STUDIO 666: TERROR Y ROCK AND ROLL

Las biopics de músicos y artistas están más de moda que nunca. Relatar de manera ficcional la historia de una estrella parece ser una fórmula que funciona muy bien. Distinto es que los propios artistas hagan una ficción sobre sí mismos. Los Foo Fighters se proponen esto en Studio 666, una sátira/homenaje al terror ochentoso. El resultado es desparejo y bastante caótico, pero bueno, ¡así es el rock and roll!
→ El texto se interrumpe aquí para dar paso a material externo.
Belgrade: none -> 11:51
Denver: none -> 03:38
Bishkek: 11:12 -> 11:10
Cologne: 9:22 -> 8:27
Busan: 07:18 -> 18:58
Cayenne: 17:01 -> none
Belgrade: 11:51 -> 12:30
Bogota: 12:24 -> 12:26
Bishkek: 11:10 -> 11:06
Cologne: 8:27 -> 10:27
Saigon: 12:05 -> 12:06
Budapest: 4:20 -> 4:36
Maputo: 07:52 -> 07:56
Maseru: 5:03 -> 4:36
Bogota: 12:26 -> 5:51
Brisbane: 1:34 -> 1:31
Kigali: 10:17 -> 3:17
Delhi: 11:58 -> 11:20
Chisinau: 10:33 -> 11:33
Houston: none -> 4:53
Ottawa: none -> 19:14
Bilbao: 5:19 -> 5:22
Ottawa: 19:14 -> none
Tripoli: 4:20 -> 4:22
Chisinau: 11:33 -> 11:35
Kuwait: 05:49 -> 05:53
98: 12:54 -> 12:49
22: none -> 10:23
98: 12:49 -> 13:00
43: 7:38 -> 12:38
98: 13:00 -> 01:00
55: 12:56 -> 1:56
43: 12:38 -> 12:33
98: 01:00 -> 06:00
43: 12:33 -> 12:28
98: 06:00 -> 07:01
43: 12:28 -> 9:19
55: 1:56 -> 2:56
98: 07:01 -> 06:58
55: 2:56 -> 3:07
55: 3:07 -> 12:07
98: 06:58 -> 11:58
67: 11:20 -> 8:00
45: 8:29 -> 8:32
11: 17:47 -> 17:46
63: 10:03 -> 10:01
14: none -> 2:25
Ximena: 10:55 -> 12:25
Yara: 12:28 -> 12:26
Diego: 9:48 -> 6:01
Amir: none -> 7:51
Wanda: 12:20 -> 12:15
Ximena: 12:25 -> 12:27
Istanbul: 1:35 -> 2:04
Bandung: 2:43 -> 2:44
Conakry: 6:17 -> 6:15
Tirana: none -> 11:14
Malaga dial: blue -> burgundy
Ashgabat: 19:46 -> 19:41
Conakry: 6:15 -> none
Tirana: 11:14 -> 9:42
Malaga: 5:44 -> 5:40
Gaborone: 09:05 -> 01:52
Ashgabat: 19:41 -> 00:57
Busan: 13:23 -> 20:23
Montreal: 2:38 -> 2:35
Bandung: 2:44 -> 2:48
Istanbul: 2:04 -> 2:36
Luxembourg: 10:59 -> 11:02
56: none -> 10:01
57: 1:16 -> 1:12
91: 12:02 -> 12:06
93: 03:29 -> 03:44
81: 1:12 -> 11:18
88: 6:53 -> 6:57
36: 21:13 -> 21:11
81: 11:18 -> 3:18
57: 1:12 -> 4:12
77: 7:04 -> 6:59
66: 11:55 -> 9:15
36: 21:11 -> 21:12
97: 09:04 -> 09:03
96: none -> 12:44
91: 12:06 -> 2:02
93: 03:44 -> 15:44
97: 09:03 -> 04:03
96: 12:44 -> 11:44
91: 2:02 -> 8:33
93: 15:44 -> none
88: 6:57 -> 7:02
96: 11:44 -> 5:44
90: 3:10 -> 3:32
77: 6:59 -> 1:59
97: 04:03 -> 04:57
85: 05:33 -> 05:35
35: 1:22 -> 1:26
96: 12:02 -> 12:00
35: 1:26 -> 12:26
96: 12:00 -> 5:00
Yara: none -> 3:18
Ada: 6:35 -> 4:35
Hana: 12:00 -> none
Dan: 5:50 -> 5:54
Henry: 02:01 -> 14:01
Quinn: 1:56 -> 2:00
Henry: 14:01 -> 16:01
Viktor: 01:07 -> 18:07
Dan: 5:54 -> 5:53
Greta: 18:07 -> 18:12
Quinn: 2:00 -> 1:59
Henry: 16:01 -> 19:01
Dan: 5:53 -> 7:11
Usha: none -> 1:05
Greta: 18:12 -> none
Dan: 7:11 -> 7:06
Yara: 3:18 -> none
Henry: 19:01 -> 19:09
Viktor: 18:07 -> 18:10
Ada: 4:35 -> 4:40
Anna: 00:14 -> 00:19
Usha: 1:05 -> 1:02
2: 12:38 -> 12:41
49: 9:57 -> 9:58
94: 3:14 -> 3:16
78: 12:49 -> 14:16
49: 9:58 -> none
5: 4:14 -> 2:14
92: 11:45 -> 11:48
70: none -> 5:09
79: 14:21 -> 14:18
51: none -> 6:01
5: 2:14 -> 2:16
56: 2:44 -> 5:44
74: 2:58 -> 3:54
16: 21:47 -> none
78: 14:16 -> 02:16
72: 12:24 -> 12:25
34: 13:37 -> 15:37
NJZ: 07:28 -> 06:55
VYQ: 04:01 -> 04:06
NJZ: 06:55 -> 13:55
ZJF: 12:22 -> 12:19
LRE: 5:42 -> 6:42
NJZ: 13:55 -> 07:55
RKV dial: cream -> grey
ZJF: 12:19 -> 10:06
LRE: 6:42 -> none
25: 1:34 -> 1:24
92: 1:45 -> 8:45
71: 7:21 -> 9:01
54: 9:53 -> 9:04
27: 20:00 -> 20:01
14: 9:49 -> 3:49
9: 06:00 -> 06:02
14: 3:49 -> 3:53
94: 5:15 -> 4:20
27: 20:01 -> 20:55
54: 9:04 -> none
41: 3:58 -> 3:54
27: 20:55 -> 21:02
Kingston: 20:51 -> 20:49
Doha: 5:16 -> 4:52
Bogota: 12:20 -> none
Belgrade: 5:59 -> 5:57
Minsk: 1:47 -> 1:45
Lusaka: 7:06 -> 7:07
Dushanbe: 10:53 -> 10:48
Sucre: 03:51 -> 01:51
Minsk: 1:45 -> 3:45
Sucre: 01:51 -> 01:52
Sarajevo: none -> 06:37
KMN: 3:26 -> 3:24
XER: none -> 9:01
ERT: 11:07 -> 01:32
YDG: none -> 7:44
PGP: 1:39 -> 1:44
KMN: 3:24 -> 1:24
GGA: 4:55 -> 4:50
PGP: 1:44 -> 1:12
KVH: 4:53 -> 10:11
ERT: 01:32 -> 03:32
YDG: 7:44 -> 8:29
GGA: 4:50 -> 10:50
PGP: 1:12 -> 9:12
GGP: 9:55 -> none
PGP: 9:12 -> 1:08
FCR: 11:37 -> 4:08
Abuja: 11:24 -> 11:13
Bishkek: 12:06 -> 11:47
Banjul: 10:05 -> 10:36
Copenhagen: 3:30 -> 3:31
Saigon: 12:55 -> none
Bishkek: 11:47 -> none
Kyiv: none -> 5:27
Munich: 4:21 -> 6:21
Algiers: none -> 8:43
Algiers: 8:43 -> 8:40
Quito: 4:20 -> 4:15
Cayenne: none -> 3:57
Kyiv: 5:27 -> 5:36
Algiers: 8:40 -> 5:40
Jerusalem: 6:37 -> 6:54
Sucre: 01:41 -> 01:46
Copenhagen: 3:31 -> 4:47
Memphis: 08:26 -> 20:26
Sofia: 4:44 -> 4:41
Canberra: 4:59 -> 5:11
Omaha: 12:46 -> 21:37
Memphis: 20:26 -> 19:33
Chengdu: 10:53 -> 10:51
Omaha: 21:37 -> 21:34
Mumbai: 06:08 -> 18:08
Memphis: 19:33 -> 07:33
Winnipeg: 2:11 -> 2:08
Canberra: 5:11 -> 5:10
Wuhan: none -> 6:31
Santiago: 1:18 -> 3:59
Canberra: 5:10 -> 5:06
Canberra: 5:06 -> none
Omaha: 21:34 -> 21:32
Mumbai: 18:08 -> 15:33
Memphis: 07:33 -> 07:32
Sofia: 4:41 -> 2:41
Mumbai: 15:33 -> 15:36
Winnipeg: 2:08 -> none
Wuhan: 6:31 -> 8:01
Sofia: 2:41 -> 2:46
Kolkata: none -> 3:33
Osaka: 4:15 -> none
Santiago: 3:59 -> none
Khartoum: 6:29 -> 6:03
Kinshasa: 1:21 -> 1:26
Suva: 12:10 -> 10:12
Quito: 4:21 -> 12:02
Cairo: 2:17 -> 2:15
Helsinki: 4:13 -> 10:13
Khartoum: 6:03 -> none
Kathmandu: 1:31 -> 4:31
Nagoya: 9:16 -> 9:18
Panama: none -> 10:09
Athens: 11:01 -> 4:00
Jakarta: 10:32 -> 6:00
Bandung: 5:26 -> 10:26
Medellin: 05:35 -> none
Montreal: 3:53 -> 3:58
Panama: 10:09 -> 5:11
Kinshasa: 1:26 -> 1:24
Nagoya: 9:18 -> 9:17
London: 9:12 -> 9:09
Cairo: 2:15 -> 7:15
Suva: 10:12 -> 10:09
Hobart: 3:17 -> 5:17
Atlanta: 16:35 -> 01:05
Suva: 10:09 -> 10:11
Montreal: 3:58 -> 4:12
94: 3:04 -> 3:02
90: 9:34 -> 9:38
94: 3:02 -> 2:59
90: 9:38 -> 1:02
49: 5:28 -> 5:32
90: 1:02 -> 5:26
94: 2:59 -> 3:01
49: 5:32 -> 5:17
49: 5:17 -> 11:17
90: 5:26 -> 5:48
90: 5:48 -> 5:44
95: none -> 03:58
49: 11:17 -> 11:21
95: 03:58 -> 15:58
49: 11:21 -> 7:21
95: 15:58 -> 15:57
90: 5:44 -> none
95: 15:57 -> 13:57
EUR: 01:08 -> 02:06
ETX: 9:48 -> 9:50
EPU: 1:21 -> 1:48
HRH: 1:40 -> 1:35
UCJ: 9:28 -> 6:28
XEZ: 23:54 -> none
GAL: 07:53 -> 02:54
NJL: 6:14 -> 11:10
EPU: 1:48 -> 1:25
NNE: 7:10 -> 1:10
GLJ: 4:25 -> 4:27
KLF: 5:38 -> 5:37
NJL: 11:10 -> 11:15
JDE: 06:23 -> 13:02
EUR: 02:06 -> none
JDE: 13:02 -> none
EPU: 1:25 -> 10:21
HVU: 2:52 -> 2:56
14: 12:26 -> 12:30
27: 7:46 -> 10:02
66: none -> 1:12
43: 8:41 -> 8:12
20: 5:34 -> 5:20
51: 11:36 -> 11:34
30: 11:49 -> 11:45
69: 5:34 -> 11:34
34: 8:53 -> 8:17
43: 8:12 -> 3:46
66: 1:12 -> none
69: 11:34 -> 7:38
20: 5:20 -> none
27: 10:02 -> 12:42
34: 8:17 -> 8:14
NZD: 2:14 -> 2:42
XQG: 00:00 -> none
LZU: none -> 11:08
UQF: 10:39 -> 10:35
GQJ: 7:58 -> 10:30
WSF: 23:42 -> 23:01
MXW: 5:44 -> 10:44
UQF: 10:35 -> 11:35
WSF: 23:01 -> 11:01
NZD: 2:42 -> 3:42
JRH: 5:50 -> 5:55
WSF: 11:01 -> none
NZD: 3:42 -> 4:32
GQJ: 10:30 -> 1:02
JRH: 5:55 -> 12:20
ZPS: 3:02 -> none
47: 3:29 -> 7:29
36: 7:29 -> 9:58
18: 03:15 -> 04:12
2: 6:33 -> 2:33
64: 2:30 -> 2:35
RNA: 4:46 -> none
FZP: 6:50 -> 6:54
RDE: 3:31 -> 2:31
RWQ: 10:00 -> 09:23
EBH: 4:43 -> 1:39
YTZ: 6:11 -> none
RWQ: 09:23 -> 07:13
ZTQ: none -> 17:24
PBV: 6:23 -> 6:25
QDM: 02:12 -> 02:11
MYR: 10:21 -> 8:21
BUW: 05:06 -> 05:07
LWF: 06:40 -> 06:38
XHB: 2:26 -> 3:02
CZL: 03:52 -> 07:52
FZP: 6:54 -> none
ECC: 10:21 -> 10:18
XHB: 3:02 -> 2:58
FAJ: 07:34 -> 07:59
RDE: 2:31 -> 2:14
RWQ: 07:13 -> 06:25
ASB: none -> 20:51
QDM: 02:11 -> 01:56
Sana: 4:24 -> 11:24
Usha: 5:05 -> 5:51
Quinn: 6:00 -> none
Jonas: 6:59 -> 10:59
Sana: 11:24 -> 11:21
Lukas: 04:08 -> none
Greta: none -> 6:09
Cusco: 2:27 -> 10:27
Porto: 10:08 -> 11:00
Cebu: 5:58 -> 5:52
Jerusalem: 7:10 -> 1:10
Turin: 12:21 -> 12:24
No es la primera vez que una banda de rock se embarca en una película ficcional de sí misma. A lo largo de los años, hay muchos ejemplos de estos. A Hard Day’s Night  de The Beatles, muestra un día de la mítica banda de Liverpool en el medio de la beatlemanía. Mucho más política es The Wall, hecha por Pink Floyd, retratando la vida de una superestrella del rock, aunque ellos mismos no aparecen en escena. Más cerca en el tiempo tenemos la genial 8 Mille, donde Eminem interpreta a un personaje fuertemente inspirado en su experiencia personal. Así y todo, no es tan fácil mencionar alguna banda que haya hecho una ficción de género, no autobiográfica, interpretándose a sí misma. Studio 666 lo hace.

STUDIO 666

STUDIO 666

¿BASADA EN HECHOS REALES?

La premisa de la película es bastante simple. La banda Foo Fighters está preparando su décimo álbum y el productor Jeremy Shill (Jeff Garlin, Curb Your Enthusiasm) necesita que salga cuanto antes. Así, les propone a Dave Grohl y compañía que lo graben en una mansión en Encino, California, con una legendaria historia de rock. Convencidos por la acústica del lugar, los músicos aceptan y comienza la accidentada grabación. Lo que ellos no saben es que, años antes, una tragedia que involucró a otra banda de rock ocurrió en ese lugar. Y, al parecer, las fuerzas malignas que intervinieron entonces siguen estando en esa casa.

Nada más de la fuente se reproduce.